Gestern ging es beim Richter Alexander H. um Neonazis. Irgendeine abstruse Story: Der Angeklagte sollte jemanden verhauen haben, der ehemaliger Nazi war. Es endete so, wie der wohlwollende Stammseher schon vorher enträtseln und vermuten konnte: Der Plot war ein Beziehungsproblem, ein Mädel war von Neonazis entführt und in einem Keller versteckt worden, sie wurde befreit, hatte schreckliche Angst, wurde beruhigt und sagte vor dem gestrengen Richter endlich so aus, dass das Gute siegte. Quod erat demonstrandum. So kompliziert wie Grimms Märchen.
Interessant, wie die Figuren des Puppenspiels ausstaffiert waren. Die eine Sorte - die Guten - erschienen so, wie ein Pfarrer sich einen Punk vorstellt: Wirre Haare und/oder Irokesenfrisur, und zur Krönung ein Anarcho-A auf der Brust. "Die Anarchisten", formuliert ein "Anwalt". Die jagen ständig Neonazis, wie man aus der Antifa-Lyrik weiß. Die Nazis trugen grüne Bomberjacken, was sonst, kurze Haare und pöbelten herum. Wie der Spießbürger hinter dem Jäger- und Maschendrahtzaun sich eben einen Nazi vorstellt. Es fehlte noch der ältere Drahtzieher, der in jedem Tatort auftaucht, um ja kein Klischee auszulassen.
Ich habe sogar ein paar Sentenzen notiert, weil sich ein Klischee an das andere reihte, so dass es kaum noch auszuhalten war. Man muss allerdings befürchten - und das ist der volkserzieheriche und prophylaktische Auftrag und Sinn dieses Blogs -, dass die Mehrheit der Deutschen genau so dämlich denkt wie der Drehbuchautor und der Ausstatter dieser Gerichtsshow.

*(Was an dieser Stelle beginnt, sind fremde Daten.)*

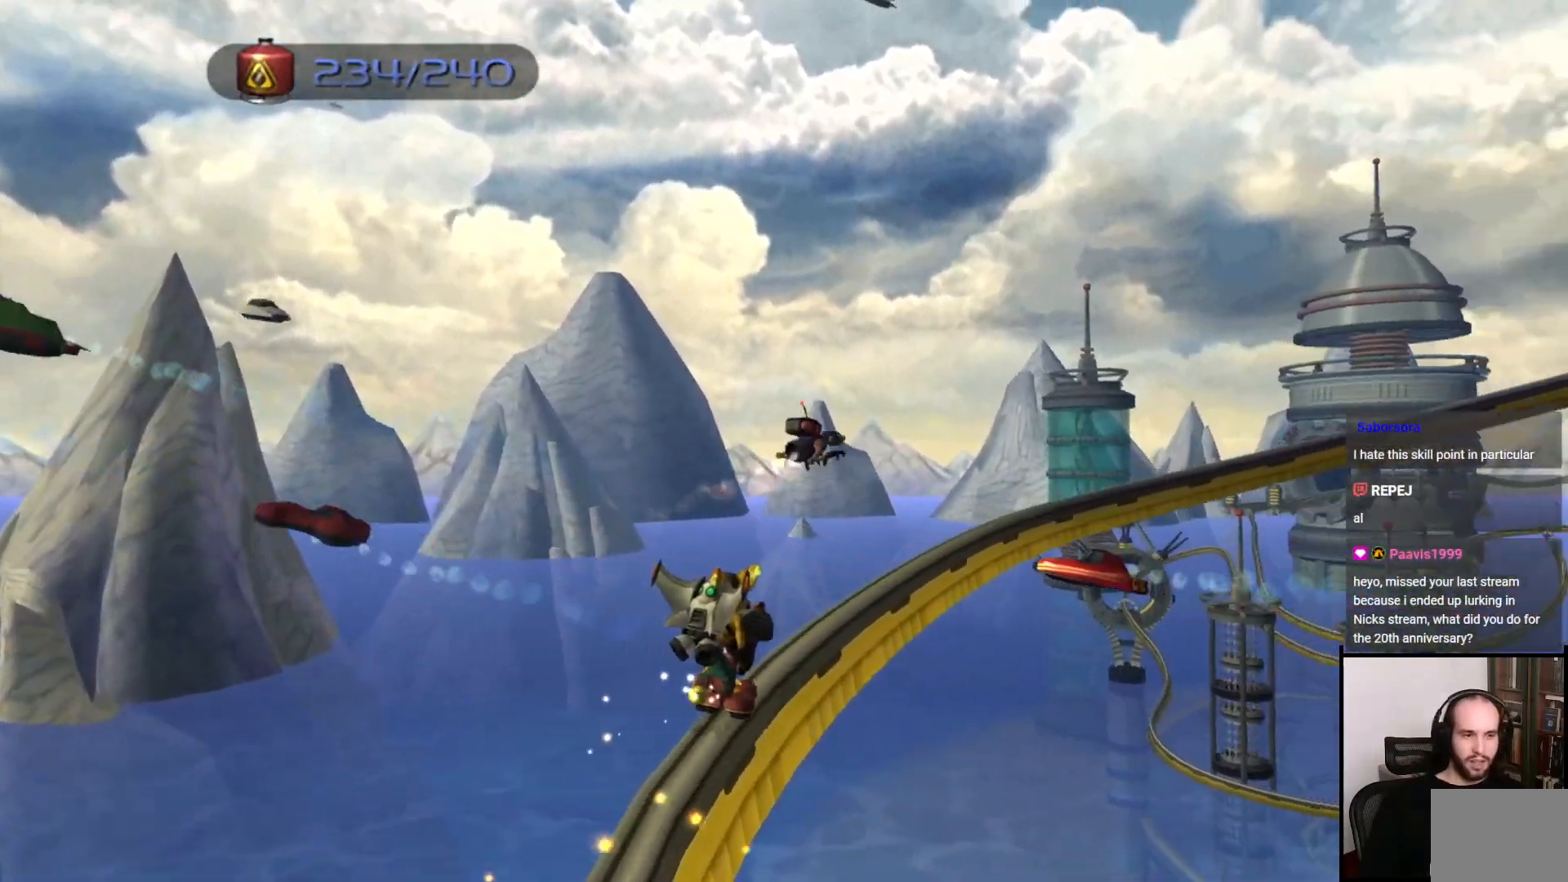
{"buttons": [], "left_stick": "center", "right_stick": "center", "events": []}
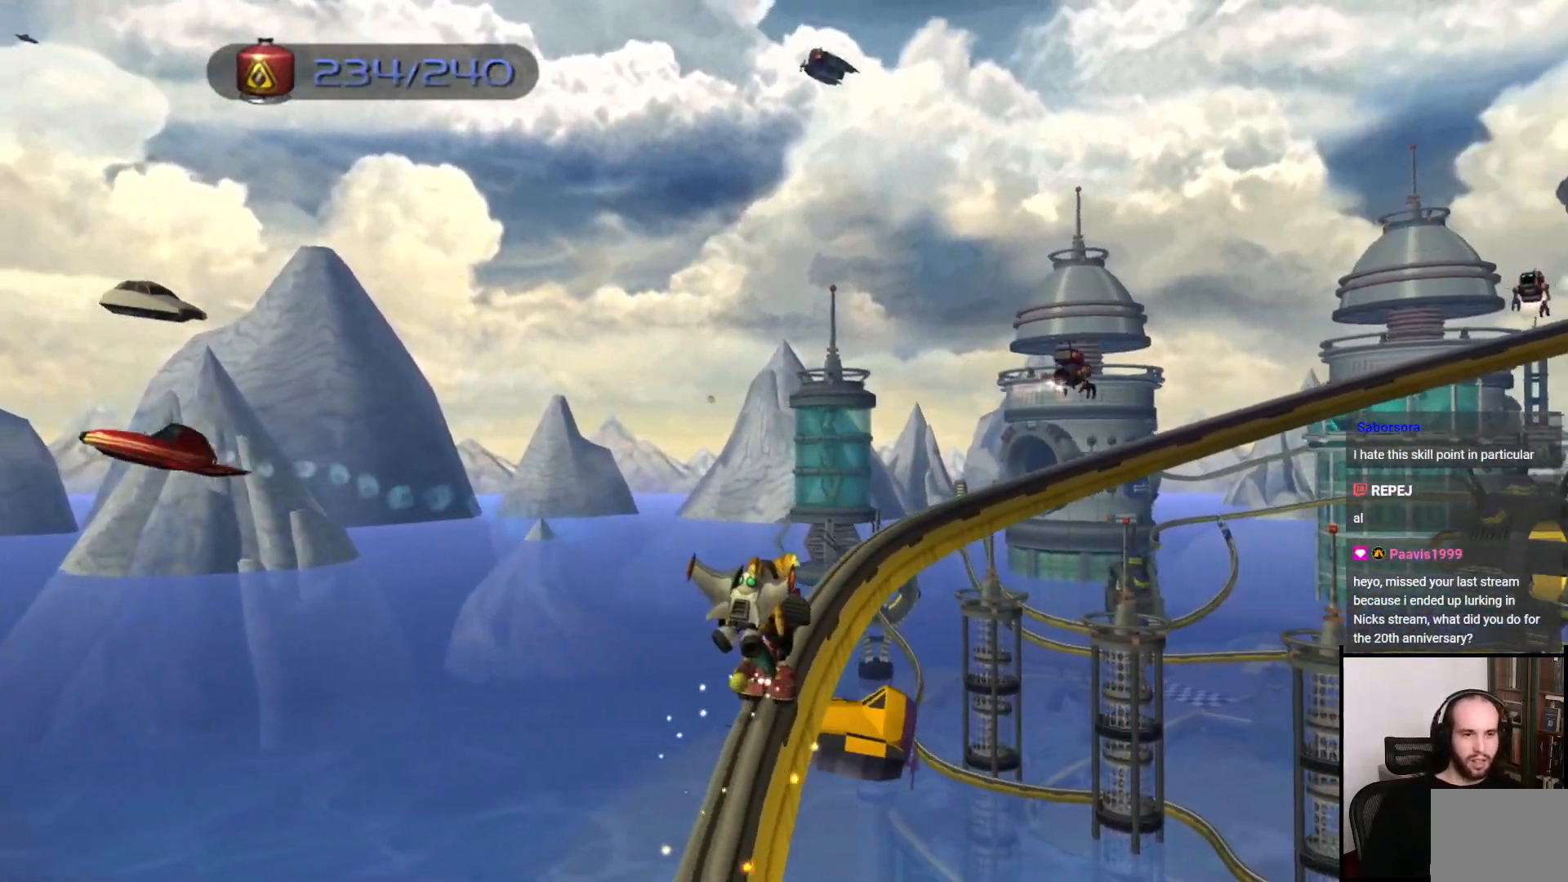
{"buttons": [], "left_stick": "center", "right_stick": "center", "events": []}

Ein Nazi brüllt herum und droht. Der Richter blickt äusserst streng und greift, wie zu erwarten war, hart durch. Aus dem Saal mit ihm! Gut, dass die Staatsmacht Härte zeigt. Beckstein, ick hör dir trapsen. Am besten auspeitschen oder einstweilig erschießen, das Pack. Melden, durch den Gerichtssaal führen, verbieten. "Sie haben ja sogar einen Sozialversicherungsausweis. Sie scheinen zu arbeiten. Das hätte ich nicht gedacht," murmelt Alexander Hold sinngemäß. Das wussten wir schon: Nazis sind arbeitslos. Überhaupt kommt das Nazimäßige davon, dass die braunen Kameraden sich so langweilen und so schreckliche Mucke hören.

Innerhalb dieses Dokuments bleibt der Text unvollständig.